Iya. Lha wong disuntik sakit, dicubit sakit, bahkan patah hati atau tetap menjomblo juga sakit, bukan? Rasa sakit itu tergantung seberapa besar keluhannya, seberapa luas area yang dirasanya dan yang paling penting adalah seberapa bapernya si pasien yang sakit itu.Â
Tidak, karena si Ibu selama ini tidak pernah mengeluh kesakitan tuh. Kuncinya selain diberi pijatan terlebih dahulu adalah cara mengerok pun harus tepat. Saya justru diajari si Ibu bagaimana mengerok yang baik, jalur mana yang memberikan pengaruh besar untuk dikerok, arah mana yang harus dilakukan.Â
Diusahakan jalur yang dikerok itu mengikuti alur tulang rusuk. Jadi miring dari atas ke bawah di daerah yang sakit. Lalu gesekannya pun dilakukan satu arah, dari atas ke bawah. Dan menggeseknya pun jangan terlalu besar tekanannya. Mengerok tidak membuat kulit berdarah, tetapi jika bagian itu sakit, hasil kerokan akan berwarna merah darah menuju hitam. Biasanya si Ibu akan memberitahu jika posisi kerokannya sudah tepat, karena biasanya terasa enak buat yang dikerok. Jadi di sini tercipta komunikasi juga.

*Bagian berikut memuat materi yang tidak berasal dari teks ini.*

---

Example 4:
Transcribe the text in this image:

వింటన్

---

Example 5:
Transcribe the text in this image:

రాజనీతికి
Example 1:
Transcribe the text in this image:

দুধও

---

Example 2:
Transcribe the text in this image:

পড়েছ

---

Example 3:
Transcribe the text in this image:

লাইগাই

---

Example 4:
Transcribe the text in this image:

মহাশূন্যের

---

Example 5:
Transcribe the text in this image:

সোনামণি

Acara mengerok ini pun sekarang turun ke si Ade, anak bungsu. Jika dia masuk angin, kembung, mual dan diare, dia biasanya dipijat dan dikerok. Manjur. Karena setelah itu biasanya dia kentut dengan bau yang manstaf. Atau buang air besar, juga dengan bau yang menyebalkan, Tetapi setelah itu, terlihat sekali jika kondisi si Ade jauh lebih membaik.Â
Tubuhnya terlihat segar. Reaksi yang sama seperti jika si Ibu dikerok: tubuh segar, relaks, hilang stress dan badan ringan serta nyaman. Buktinya, setiap selesai dikerok, si Ibu pasti tidur pulas. Paginya, dia segar sekali. Aaah.

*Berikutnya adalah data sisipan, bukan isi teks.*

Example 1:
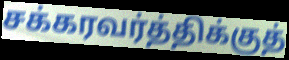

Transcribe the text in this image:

சக்கரவர்த்திக்குத்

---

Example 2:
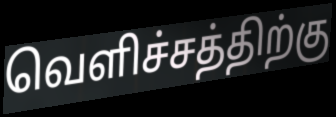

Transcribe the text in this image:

வெளிச்சத்திற்கு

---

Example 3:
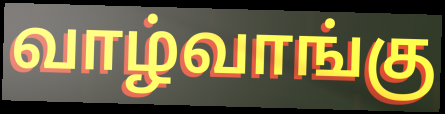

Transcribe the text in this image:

வாழ்வாங்கு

Yang lucu ketika mengerok si Ade adalah melihat reaksinya. Ketika dikerok, si Ade bukannya meringis kesakitan. Dia malah ketawa kegelian. Kenapa bisa? Ya iyalah, tangan si Ayah kapalan dan kasar? Bukan atuh, kan yang mengeroknya juga si Ibu. Itu karena kita memakai alat yang berbeda untuk mengerok si Ibu dan si Ade.
Sementara untuk mengerok si Ibu, biasanya dipakai uang logam. Jika sedang berkunjung ke rumah Enin (nenek), biasanya kita menggunakan uang koin jadul yang disebut benggol. Tetapi kalo sedang di rumah sendiri, kita memakai uang koin biasa. Cuman, koin yang paling cocok dipakai adalah koin yang cukup berat.Â
Contohnya koin seribu edisi dulu yang cukup besar dan berwarna kuning emas dan warna logam. Koin yang sekarang terlalu tipis jadi terkadang terlalu gampang membuat erosi kulit. Karena si Ayah suka mengoleksi uang receh dari luar negeri, maka terkadang dipakai juga uang dua puluh sen  Australia yang cukup berat sebagai alat kerok.

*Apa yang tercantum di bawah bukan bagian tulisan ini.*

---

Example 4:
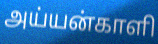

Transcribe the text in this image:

அய்யன்காளி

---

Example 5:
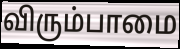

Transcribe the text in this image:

விரும்பாமை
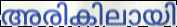
അരികിലായി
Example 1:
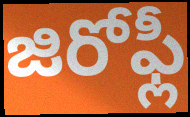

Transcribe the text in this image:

జిరోఫ్లీ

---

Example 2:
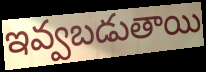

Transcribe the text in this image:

ఇవ్వబడుతాయి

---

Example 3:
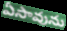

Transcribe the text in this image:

ఏసావును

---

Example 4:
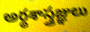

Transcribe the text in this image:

అర్థశాస్త్రజ్ఞులు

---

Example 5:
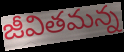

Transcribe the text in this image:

జీవితమన్న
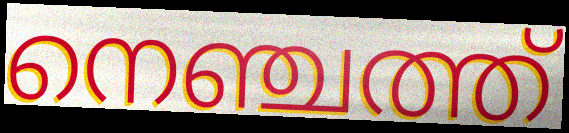
നെഞ്ചത്ത്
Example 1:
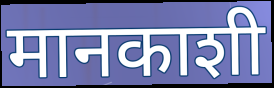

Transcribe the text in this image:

मानकाशी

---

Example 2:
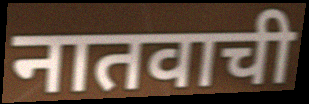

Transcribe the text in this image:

नातवाची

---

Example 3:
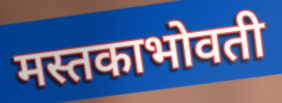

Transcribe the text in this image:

मस्तकाभोवती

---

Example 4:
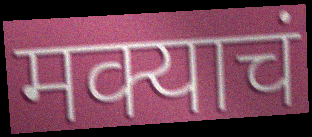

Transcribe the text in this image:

मक्याचं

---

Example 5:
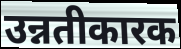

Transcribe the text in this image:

उन्नतीकारक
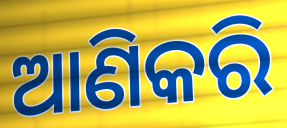
ଆଣିକରି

Nah, sebagai cowok, si Ayah biasanya lebih suka dibekam dibanding dikerok. Sebelum dibekam pun ada "kerokan" juga, dengan menggunakan kop yang digeser-geser. Sensasinya sama dengan dikerok.
Apapun metoda dan alat yang dipakai, kearifan local dalam bentuk kerokan itu perlu diturunkan ke anak cucu kita. Selain holistic dengan 4M -- Mudah, Murah, Mesra dan Manjur, kerokan juga aman dari sisi kesehatan
Hasil penelitian Prof. DR. dr. Didik Gunawan Tamtono. PAK, MM, MKes, menunjukan reaksi inflamasi yang terjadi akibat kerokan adalah ringan dan bersifat lokal saja. Adapun ketakutan akan bahayanya semisal menimbulkan serangan jantung atau penularan penyakit belum terbukti. Betul sih, Nenek penulis yang doyan dikerok meninggal, tetapi beliau meninggal di usia 85. Meninggal usia tua. Setelah sekian puluh tahun kerokan tidak berefek apa-apa.
Ingat Kerokan. Ingat 4M -- Murah, Mudah, Mesra dan Manjur.
Ingat! Kerokan. Tidak menyakitkan tapi menyembuhkan. Sakit karena kerokan tergantung seberapa bapernya pasien.